» **Passage to read**
⟨

October 13-19, 2005
cityspace
war zoned: Intended as a tribute to a fallen soldier from Fairmount, this row-home sized plot of land now serves as a gathering place for neighborhood veterans. Photo By: Michael T. Regan |
At a corner war memorial, veterans remember the fallen in their own way.
Thirty-seven years ago, at the height of the Vietnam War, a 21-year-old door gunner from Fairmount named Patrick E. Ward ran to board his departing helicopter, but, caught in a swirl of fear and adrenaline, leapt onto the wrong one. The bird he was supposed to be on completed its mission safely. The one he actually hopped into did not.
Back in Fairmount, a devastated community gathered for an enormous funeral. Patty's friends from Roman Catholic High School turned out en masse; his father's buddies from the police force all came to show support. Bill Phillips, who runs Phillips Funeral Parlor at 23rd and Brandywine streets, says it was the biggest funeral of his life.
"Patty was a special kid," he says. "[The Wards] were a good kind of people."
Photo By: Michael T. Regan |
As time passed, normalcy began to return for many, but not for Patty's father, who was so broken up that he had to be assigned to the "roundhouse" (radio control room) or for Phillips, who had known Patty "from a little boy" and felt that something was amiss.
"I said to myself, 'Geez, this kid deserves something we can remember him for,'" Phillips says.
His eye settled on a small plot of land at 24th and Aspen streets that was owned, but not maintained, by the city. Phillips made a few phone calls, and before long he gained permission to turn the plot into a park, and dedicate it in Patty's honor.

⟩

» **Written task 1**
Copy out the records word for word, from the line containing "[Log Service console](https://sls.console.aliyun.com)." through the end of the records, including both the first and last lines.

» **Recorded information**
⟨

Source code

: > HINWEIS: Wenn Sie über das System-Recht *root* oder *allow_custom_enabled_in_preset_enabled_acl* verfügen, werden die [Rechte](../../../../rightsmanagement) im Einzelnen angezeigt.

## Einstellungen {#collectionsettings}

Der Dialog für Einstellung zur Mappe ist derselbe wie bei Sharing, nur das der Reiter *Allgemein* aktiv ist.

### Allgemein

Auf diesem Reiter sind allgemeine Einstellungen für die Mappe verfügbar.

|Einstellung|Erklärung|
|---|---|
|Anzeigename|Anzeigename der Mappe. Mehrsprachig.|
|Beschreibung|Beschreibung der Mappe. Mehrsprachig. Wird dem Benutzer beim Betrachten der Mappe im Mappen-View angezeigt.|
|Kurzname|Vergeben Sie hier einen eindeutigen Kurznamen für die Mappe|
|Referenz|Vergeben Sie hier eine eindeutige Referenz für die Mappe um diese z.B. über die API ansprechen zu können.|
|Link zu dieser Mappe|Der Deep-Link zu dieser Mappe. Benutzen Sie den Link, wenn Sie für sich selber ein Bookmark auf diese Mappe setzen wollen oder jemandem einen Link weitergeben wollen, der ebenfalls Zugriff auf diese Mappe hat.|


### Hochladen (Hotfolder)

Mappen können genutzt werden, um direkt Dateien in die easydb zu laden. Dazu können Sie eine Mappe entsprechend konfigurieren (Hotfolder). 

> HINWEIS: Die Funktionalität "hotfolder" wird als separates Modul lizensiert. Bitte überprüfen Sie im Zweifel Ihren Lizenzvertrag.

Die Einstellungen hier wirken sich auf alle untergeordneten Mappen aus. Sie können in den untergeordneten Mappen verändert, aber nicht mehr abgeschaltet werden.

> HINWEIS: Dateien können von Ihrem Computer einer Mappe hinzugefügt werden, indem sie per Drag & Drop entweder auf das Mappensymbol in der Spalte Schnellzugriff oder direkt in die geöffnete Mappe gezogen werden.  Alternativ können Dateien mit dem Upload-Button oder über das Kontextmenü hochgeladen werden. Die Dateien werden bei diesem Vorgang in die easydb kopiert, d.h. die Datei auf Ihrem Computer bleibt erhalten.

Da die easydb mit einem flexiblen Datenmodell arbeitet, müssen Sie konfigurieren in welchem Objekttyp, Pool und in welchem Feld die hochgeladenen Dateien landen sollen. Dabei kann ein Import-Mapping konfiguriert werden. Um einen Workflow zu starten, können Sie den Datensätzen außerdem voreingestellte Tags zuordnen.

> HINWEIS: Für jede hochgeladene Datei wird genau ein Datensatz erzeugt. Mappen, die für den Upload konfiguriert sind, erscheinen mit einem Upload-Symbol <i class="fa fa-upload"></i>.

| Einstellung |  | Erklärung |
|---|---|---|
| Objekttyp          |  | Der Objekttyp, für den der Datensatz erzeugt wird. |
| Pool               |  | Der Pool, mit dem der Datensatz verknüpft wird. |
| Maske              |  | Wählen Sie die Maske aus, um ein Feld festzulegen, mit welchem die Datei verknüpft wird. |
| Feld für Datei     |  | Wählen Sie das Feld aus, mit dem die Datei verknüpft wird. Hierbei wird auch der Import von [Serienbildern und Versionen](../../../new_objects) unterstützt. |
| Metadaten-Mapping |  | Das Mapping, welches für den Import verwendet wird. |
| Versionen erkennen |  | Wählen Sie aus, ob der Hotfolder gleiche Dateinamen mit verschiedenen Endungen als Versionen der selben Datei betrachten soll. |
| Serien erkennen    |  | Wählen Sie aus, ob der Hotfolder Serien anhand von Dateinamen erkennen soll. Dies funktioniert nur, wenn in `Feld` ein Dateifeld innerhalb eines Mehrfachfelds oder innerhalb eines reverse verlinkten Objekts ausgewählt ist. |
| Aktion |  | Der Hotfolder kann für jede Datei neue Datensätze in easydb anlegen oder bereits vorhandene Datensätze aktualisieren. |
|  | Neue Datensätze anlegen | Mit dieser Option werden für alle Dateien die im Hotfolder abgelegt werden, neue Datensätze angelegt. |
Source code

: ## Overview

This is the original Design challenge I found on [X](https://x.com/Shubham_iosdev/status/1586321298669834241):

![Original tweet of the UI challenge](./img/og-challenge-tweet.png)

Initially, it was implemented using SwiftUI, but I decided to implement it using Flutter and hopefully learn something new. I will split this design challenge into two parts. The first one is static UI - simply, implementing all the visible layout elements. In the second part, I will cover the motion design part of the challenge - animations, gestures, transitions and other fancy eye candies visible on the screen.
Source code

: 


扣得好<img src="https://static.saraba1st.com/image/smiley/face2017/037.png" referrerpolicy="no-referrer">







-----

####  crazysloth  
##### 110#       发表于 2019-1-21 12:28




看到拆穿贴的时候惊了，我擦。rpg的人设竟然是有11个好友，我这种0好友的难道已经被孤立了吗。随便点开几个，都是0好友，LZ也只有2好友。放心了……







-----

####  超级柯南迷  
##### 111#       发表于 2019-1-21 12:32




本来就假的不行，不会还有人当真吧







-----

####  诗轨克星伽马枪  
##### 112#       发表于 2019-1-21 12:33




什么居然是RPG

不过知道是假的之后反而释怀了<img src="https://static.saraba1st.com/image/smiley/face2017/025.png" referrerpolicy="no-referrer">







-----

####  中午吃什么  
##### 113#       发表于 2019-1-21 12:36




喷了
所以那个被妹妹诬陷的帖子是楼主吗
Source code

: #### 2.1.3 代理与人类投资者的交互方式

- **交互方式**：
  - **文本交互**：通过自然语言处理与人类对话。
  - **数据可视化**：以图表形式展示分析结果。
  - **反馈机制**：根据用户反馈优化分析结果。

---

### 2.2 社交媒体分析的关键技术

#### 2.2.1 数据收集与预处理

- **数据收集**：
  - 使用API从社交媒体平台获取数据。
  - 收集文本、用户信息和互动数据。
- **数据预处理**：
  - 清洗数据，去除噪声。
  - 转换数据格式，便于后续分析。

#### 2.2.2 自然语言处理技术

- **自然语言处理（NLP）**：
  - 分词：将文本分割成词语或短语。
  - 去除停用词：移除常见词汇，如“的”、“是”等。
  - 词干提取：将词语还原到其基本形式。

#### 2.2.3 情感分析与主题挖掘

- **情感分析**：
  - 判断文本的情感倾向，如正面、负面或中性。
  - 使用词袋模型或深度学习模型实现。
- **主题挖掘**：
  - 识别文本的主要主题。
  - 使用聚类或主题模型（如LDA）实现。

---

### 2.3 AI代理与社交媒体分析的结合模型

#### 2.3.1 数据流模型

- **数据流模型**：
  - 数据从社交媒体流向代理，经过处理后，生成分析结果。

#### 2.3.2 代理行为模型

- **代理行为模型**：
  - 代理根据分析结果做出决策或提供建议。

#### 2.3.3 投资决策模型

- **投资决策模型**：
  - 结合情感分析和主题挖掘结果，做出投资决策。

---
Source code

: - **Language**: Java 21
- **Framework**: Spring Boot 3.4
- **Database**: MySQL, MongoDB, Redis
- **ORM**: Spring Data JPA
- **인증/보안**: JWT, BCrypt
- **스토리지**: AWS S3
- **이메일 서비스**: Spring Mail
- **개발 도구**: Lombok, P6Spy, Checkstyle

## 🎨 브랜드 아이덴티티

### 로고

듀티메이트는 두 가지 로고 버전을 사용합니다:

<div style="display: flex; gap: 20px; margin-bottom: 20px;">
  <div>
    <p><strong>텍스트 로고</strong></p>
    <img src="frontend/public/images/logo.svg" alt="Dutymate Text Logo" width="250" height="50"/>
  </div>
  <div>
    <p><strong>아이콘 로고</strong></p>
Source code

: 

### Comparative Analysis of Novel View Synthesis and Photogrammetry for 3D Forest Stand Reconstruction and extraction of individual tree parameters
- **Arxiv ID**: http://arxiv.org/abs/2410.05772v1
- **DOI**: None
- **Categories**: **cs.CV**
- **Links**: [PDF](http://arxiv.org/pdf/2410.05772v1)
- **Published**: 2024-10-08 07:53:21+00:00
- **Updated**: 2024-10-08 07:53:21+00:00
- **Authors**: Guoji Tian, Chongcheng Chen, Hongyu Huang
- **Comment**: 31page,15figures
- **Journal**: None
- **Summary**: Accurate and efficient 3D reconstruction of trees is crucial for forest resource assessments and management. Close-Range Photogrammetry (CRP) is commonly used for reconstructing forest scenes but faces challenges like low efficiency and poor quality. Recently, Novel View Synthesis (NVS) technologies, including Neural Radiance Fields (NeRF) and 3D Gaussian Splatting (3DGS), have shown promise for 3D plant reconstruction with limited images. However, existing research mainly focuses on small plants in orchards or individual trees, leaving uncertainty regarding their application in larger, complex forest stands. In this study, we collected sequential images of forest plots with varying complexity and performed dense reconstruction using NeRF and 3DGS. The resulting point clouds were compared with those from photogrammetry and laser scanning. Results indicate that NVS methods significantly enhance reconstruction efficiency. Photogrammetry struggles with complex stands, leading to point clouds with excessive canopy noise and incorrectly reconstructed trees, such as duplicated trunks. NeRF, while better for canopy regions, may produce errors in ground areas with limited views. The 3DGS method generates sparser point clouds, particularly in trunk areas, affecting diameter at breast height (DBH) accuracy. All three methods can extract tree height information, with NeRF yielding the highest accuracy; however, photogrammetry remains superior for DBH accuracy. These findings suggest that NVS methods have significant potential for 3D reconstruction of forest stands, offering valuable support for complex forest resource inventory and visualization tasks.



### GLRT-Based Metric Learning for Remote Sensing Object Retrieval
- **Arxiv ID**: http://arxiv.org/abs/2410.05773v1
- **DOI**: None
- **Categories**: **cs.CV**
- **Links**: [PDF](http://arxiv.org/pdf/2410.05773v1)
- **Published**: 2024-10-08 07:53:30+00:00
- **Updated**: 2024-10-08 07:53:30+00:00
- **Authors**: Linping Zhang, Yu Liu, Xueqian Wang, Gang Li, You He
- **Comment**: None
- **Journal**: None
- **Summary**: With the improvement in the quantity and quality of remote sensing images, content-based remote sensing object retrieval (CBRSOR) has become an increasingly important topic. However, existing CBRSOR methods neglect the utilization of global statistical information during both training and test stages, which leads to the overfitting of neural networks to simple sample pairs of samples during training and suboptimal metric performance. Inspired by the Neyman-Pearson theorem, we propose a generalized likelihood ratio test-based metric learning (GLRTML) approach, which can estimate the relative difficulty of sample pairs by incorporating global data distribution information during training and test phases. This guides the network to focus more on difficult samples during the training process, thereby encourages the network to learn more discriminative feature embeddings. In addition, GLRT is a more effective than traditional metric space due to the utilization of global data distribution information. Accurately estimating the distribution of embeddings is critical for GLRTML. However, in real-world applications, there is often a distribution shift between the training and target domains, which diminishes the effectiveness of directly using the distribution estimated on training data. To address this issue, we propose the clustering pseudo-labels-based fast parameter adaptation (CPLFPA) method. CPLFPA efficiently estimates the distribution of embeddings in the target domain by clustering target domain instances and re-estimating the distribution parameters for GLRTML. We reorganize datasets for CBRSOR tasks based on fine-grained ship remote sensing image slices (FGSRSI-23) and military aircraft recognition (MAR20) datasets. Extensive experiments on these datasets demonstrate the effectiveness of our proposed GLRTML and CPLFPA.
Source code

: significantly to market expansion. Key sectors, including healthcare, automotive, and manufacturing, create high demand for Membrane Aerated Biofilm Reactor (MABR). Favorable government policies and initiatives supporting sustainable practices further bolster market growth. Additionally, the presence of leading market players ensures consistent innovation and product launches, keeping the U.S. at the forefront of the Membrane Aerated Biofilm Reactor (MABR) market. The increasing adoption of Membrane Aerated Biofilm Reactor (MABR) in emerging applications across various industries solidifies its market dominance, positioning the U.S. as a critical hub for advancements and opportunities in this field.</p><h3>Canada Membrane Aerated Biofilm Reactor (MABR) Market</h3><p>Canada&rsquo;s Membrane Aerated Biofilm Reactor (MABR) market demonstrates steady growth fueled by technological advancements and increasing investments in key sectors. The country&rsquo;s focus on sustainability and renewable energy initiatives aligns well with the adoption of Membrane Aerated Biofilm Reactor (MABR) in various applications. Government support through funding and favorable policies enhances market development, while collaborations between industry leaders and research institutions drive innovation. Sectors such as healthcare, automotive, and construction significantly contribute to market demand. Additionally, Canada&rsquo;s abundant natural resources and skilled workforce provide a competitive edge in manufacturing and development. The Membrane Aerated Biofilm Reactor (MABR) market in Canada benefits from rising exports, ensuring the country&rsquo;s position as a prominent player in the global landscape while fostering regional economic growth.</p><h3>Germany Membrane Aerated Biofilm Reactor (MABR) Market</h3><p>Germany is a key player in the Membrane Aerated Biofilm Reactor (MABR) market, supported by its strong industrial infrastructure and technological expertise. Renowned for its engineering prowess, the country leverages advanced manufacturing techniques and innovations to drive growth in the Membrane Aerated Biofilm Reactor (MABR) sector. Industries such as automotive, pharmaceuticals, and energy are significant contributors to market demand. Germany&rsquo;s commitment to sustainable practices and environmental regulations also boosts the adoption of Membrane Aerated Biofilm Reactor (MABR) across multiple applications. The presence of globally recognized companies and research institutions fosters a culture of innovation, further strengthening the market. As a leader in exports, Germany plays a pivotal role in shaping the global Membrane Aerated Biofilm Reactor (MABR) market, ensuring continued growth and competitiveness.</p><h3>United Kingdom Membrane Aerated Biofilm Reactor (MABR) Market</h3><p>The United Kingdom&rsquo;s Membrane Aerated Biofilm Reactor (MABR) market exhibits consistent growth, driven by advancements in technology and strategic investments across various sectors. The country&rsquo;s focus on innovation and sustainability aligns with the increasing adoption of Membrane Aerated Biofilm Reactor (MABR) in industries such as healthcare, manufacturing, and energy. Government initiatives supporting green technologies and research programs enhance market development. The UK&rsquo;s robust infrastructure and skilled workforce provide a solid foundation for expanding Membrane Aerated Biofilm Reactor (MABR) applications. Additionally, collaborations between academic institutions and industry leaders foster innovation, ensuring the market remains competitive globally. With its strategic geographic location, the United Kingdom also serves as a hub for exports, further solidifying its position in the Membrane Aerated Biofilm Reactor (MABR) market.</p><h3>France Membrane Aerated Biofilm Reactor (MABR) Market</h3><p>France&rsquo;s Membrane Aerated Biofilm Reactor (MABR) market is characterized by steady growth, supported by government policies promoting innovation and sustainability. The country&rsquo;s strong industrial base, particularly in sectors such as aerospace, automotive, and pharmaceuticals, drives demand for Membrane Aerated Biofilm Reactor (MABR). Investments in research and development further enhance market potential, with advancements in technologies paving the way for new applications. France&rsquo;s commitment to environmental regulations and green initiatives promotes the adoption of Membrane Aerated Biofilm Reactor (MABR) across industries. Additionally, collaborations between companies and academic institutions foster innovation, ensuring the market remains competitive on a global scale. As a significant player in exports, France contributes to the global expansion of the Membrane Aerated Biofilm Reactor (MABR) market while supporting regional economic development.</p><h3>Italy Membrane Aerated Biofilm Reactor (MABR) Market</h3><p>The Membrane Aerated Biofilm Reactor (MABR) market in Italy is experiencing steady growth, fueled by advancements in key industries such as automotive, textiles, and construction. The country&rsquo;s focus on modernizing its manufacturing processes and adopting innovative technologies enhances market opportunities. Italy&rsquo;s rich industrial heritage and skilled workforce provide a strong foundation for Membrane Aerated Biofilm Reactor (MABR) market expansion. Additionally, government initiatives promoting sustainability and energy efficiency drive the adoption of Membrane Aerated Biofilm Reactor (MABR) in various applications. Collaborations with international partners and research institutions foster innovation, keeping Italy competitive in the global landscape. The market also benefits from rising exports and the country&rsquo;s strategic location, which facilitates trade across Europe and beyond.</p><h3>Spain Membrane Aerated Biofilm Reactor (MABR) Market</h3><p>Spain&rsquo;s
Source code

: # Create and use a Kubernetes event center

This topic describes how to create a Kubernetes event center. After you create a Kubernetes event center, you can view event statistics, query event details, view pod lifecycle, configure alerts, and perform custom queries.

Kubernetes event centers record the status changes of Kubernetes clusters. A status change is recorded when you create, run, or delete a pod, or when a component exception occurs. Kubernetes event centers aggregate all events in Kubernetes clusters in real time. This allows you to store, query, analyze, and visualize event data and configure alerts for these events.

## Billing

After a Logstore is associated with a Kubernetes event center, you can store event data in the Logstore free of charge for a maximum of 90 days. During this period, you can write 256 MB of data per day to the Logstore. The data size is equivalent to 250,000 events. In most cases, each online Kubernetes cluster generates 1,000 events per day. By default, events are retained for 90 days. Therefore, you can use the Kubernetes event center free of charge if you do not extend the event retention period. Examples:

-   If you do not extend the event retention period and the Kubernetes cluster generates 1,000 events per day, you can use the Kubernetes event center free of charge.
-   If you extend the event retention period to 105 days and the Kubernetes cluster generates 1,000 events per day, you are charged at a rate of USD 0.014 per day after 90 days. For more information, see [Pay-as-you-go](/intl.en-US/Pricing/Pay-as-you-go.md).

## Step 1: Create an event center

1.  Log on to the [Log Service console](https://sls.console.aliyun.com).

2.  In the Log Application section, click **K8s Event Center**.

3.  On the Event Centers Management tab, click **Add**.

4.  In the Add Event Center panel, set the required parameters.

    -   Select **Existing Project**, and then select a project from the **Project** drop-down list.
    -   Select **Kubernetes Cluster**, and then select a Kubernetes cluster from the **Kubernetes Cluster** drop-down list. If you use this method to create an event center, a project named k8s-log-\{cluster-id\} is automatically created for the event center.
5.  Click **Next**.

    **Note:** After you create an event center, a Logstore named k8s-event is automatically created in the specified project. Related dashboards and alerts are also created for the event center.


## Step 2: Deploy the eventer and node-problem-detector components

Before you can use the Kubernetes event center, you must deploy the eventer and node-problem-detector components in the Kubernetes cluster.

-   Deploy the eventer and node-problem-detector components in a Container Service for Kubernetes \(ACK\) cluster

⟩

» **Written task 2**
Continue the article about the Fairmount war memorial park from where it ends.

» **Exercise answer 1**
1.  Log on to the [Log Service console](https://sls.console.aliyun.com).

2.  In the Log Application section, click **K8s Event Center**.

3.  On the Event Centers Management tab, click **Add**.

4.  In the Add Event Center panel, set the required parameters.

    -   Select **Existing Project**, and then select a project from the **Project** drop-down list.
    -   Select **Kubernetes Cluster**, and then select a Kubernetes cluster from the **Kubernetes Cluster** drop-down list. If you use this method to create an event center, a project named k8s-log-\{cluster-id\} is automatically created for the event center.
5.  Click **Next**.

    **Note:** After you create an event center, a Logstore named k8s-event is automatically created in the specified project. Related dashboards and alerts are also created for the event center.


## Step 2: Deploy the eventer and node-problem-detector components

Before you can use the Kubernetes event center, you must deploy the eventer and node-problem-detector components in the Kubernetes cluster.

-   Deploy the eventer and node-problem-detector components in a Container Service for Kubernetes \(ACK\) cluster

» **Exercise answer 2**
Ward Park looks as though the corner house has been plucked from a block of row homes, leaving in its wake a small, concrete rectangle. Inside this void is a stone commemorating Patty Ward; pinned on the back wall are plaques for other neighborhood veterans. There are also flags of various sizes, trees including one incongruous Christmas tree and others that have old, moldy stuffed animals strung from the branches and several chairs and benches. Usually, there is a group of older men in the seats.
"It's either sit here and socialize or sit home by myself," says Fran Ryan, 82, a World War II vet and former quality control manager for A&P. Since his wife passed away six years ago, Ryan has been one of a group of about 10 regulars who sit in the park, on and off, between 9:30 in the morning and late at night. In the winter, someone parks a car nearby and the men sit in that, running the engine for heat if necessary.
Almost all of these regulars are veterans (most, of World War II), and have lived in Fairmount all their lives. Had Patty Ward survived, he might have begun sitting here in a few years. But despite being a group of veterans in a veterans' park, which happens to be across the street from a Veterans of Foreign Wars building, the men say that they rarely discuss their military experiences. They describe themselves as boring.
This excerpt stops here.